La crescita esponenziale dell'economia giapponese raggiunse dei numeri impressionanti: a ridosso di capodanno lo yen superò di gran lunga il dollaro e il Nikkei 225 (l'indice della Borsa di Tokyo) ottenne il record dei 39.000 punti.

Nel 1991, però, il boom economico giapponese, lungo quasi mezzo secolo, ebbe un'improvvisa battuta d'arresto. La perdita di posti di lavoro, il rallentamento della crescita economica e una serie di scandali finanziari fecero vacillare il governo conservatore.

Nel 1993, dopo la sfiducia nei confronti dell'esecutivo, con una coalizione formata dalle forze che per quarant'anni erano state all'opposizione (con l'eccezione del partito comunista) Morihiro Hosokawa divenne primo ministro. Il nuovo governo, però, durò soltanto 8 mesi, poiché i partiti coalizzati non riuscirono a trovare un accordo sulle politiche sociali. Nonostante il breve periodo, Hosokawa prese una serie di posizioni in politica estera a dir poco "rivoluzionarie".

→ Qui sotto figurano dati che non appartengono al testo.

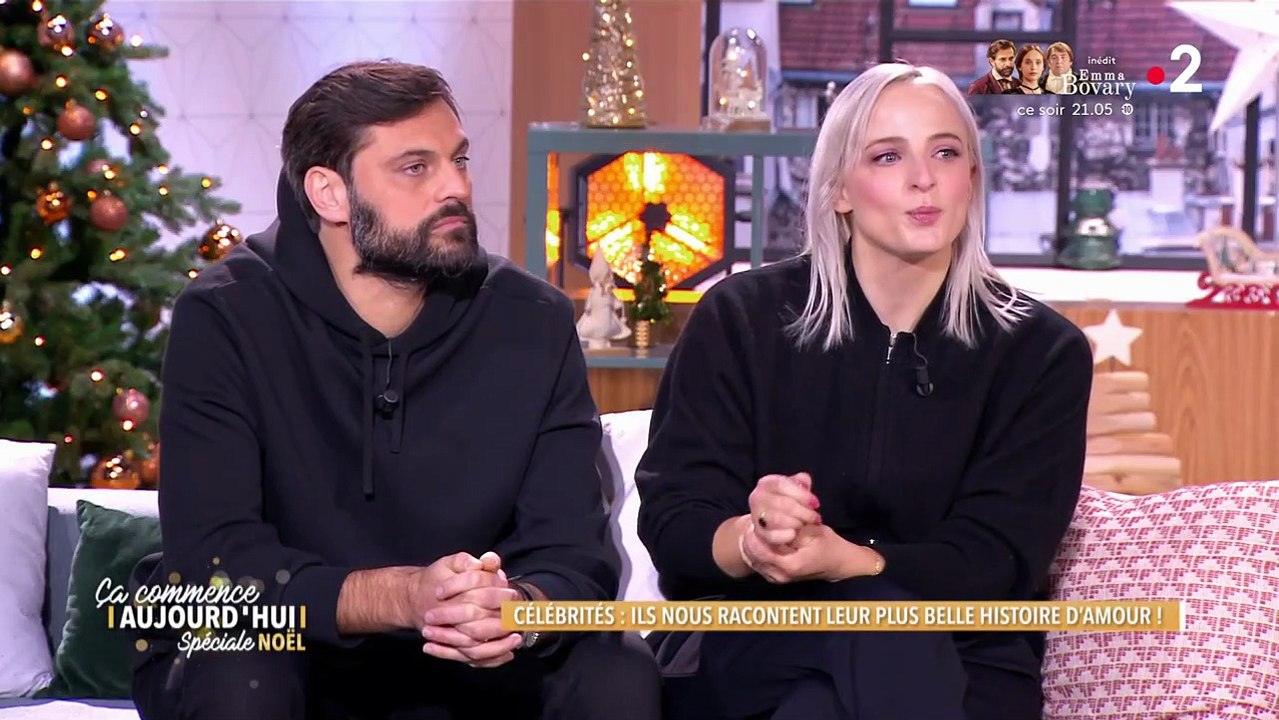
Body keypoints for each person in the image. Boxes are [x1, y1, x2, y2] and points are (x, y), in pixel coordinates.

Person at [130, 60, 660, 720]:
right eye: (416, 168)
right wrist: (399, 597)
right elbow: (216, 561)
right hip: (291, 645)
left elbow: (574, 555)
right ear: (329, 193)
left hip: (470, 658)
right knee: (242, 665)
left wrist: (514, 608)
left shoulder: (532, 321)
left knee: (615, 670)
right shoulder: (227, 316)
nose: (456, 187)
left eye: (458, 160)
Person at [635, 61, 1092, 720]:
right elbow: (674, 523)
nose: (922, 178)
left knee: (841, 678)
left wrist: (847, 560)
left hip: (961, 651)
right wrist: (750, 538)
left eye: (945, 152)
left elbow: (995, 561)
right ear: (838, 189)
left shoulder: (1039, 352)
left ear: (972, 177)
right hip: (757, 637)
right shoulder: (741, 318)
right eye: (886, 156)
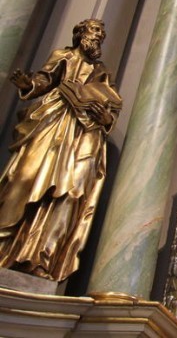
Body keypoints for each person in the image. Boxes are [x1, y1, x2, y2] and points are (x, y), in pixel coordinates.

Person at [0, 19, 121, 281]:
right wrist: (28, 85)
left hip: (84, 135)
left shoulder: (102, 72)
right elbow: (43, 80)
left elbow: (111, 105)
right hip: (52, 123)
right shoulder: (63, 56)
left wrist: (105, 119)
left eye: (102, 32)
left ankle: (42, 258)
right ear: (80, 34)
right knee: (25, 179)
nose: (99, 36)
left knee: (70, 194)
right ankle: (5, 245)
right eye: (95, 31)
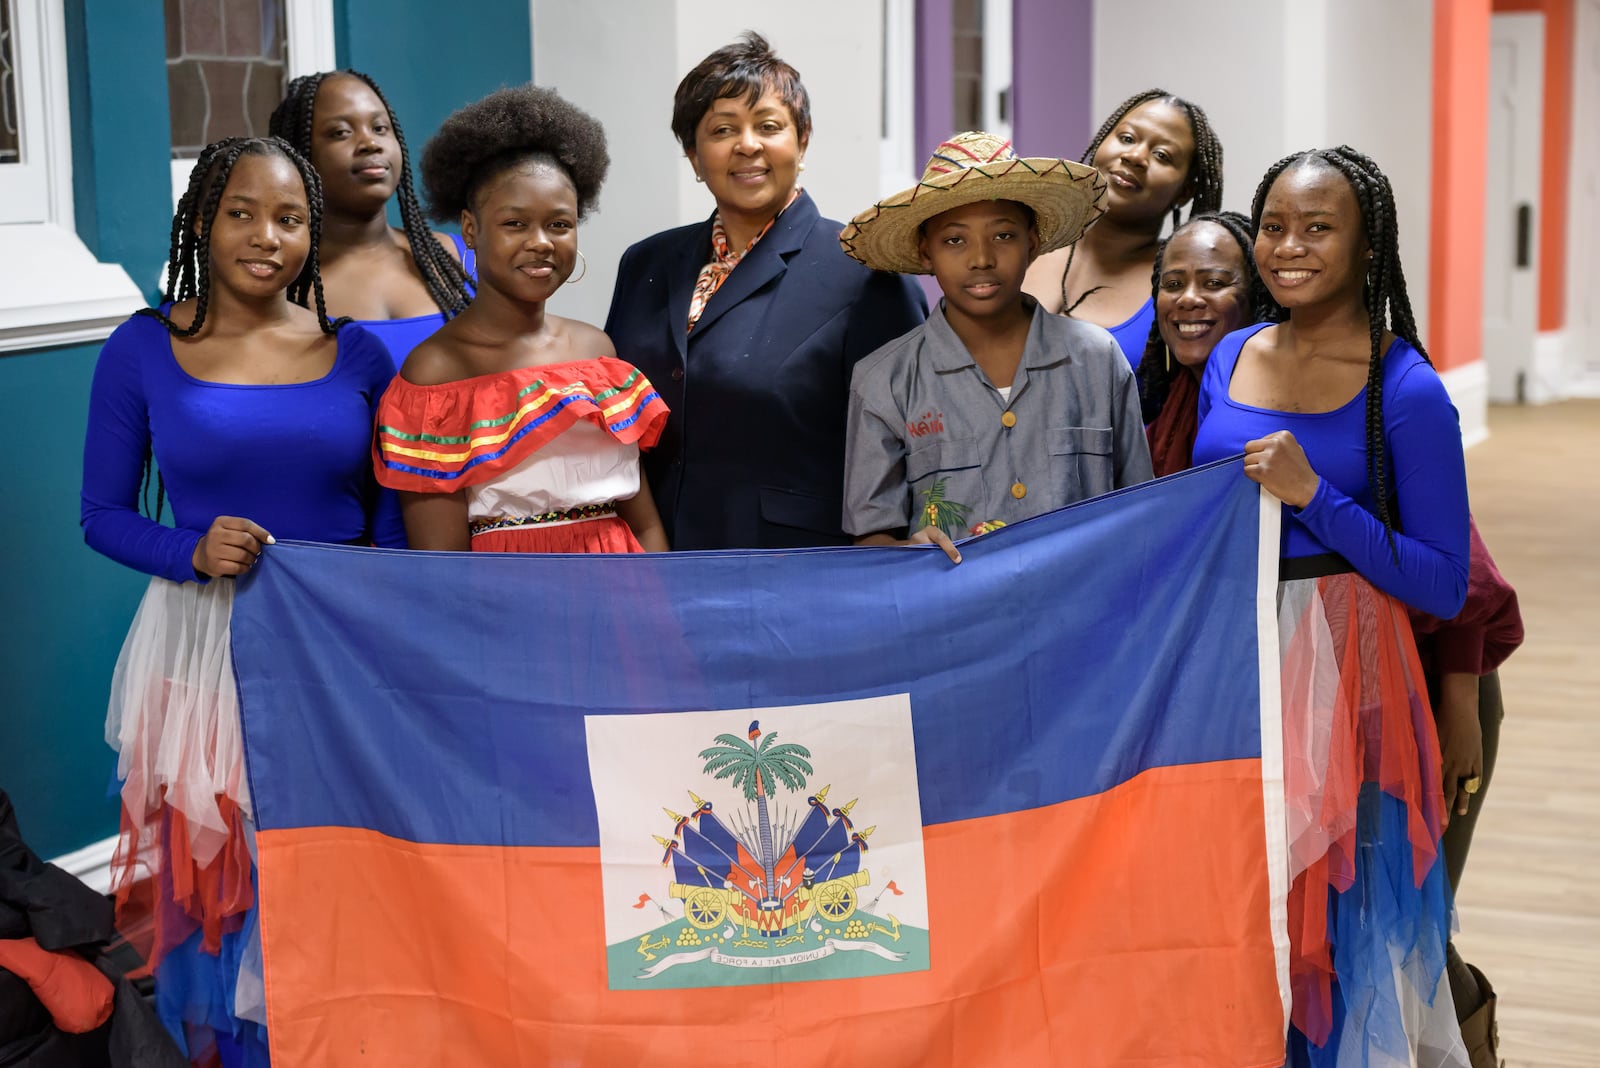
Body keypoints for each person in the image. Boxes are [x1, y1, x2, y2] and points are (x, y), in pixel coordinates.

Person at [80, 135, 403, 1065]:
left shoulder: (358, 356)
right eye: (243, 214)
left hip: (335, 643)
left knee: (337, 857)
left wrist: (378, 627)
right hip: (205, 645)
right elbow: (101, 515)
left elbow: (387, 521)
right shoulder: (145, 347)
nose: (269, 237)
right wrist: (190, 547)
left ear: (314, 232)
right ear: (203, 222)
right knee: (228, 876)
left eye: (292, 218)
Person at [1193, 146, 1471, 1066]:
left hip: (1346, 655)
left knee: (1334, 906)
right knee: (1240, 895)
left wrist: (1317, 495)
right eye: (1274, 226)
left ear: (1367, 245)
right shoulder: (1230, 353)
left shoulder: (1407, 387)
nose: (1289, 247)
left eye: (1319, 228)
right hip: (1231, 649)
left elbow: (1442, 580)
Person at [604, 32, 927, 550]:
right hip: (651, 566)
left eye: (769, 126)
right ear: (693, 155)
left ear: (802, 140)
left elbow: (915, 434)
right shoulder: (646, 263)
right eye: (722, 130)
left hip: (795, 571)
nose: (747, 144)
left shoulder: (864, 271)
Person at [373, 85, 669, 554]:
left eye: (559, 224)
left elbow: (646, 524)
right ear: (471, 228)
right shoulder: (435, 371)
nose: (541, 242)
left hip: (626, 597)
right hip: (509, 605)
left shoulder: (598, 353)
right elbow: (441, 564)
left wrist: (661, 615)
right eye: (515, 224)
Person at [837, 130, 1149, 561]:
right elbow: (871, 540)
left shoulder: (1098, 359)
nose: (981, 258)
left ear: (1032, 243)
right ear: (925, 253)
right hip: (953, 621)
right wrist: (908, 548)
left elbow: (1141, 513)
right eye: (954, 240)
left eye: (1002, 236)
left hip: (1084, 615)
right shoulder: (884, 381)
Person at [269, 70, 475, 368]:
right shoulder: (285, 285)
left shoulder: (464, 260)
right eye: (341, 132)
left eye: (380, 128)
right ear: (301, 154)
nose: (370, 143)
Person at [1022, 89, 1223, 367]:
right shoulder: (1027, 242)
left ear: (1185, 192)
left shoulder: (1180, 288)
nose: (1135, 156)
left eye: (1162, 155)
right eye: (1127, 138)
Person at [1136, 210, 1274, 476]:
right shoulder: (1161, 425)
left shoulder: (1281, 407)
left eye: (1213, 283)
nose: (1187, 299)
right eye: (1173, 284)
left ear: (1256, 296)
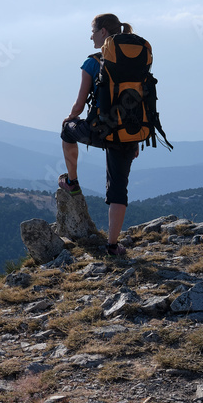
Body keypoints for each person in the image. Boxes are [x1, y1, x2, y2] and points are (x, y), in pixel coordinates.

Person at [58, 13, 139, 257]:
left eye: (93, 31)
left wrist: (70, 118)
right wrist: (134, 138)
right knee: (118, 188)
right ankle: (113, 246)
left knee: (66, 131)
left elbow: (79, 106)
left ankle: (72, 182)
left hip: (99, 130)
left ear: (103, 32)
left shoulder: (93, 62)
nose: (90, 36)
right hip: (129, 131)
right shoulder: (136, 60)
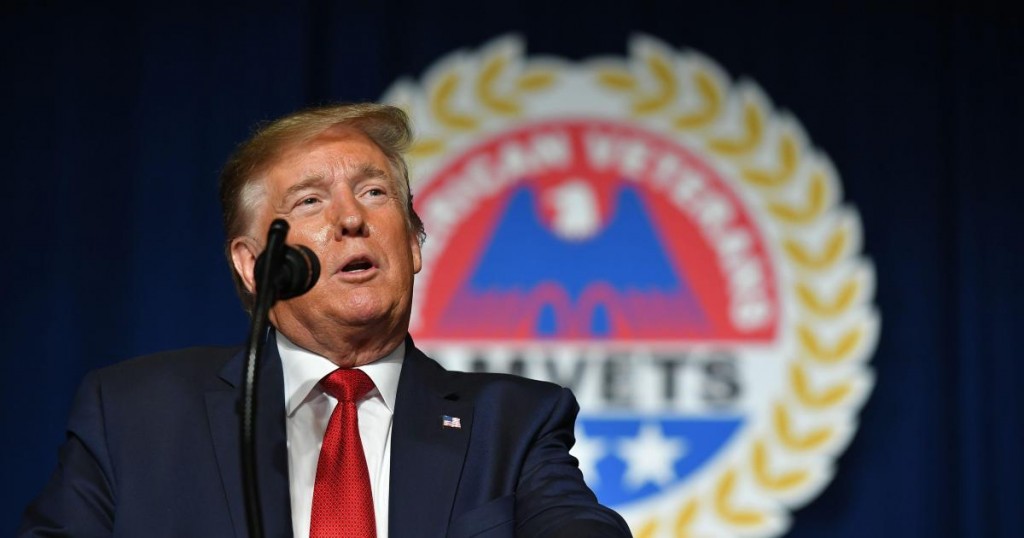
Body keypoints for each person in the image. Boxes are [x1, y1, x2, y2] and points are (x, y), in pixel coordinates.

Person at [19, 103, 631, 537]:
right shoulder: (133, 414)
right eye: (310, 201)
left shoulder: (514, 422)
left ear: (414, 243)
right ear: (254, 265)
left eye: (374, 193)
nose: (351, 219)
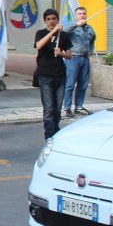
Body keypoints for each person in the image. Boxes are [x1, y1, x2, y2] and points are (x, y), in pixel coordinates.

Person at [35, 8, 73, 140]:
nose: (51, 21)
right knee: (49, 108)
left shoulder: (64, 35)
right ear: (45, 21)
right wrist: (53, 31)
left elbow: (69, 55)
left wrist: (61, 53)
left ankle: (55, 132)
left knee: (57, 108)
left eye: (54, 19)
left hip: (60, 75)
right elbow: (39, 45)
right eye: (48, 19)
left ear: (57, 19)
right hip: (45, 74)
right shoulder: (40, 33)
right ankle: (49, 135)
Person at [63, 6, 97, 118]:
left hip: (85, 59)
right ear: (75, 15)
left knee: (83, 85)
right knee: (70, 84)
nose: (82, 16)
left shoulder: (89, 28)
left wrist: (91, 49)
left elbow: (93, 39)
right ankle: (67, 107)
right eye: (79, 14)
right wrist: (76, 24)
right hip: (73, 58)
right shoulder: (71, 26)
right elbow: (63, 32)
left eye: (83, 13)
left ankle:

Il 15 agosto 1993, in occasione della commemorazione della seconda guerra mondiale, Hosokawa dichiarò che fu una "guerra di aggressione, una guerra sbagliata", ammettendo le responsabilità del paese, scusandosi con i sopravvissuti e le vittime.

Il 6 novembre dello stesso anno, infatti, fece visita alla Corea del Sud e nel marzo del '94 andò a Pechino, dove vennero firmati una serie di trattati di cooperazione economica e di protezione ambientale. Il Partito Socialista tornò al governo nel 1994, però, in coalizione con il Partito Liberal Democratico e il socialista Tomiichi Murayama venne eletto primo ministro.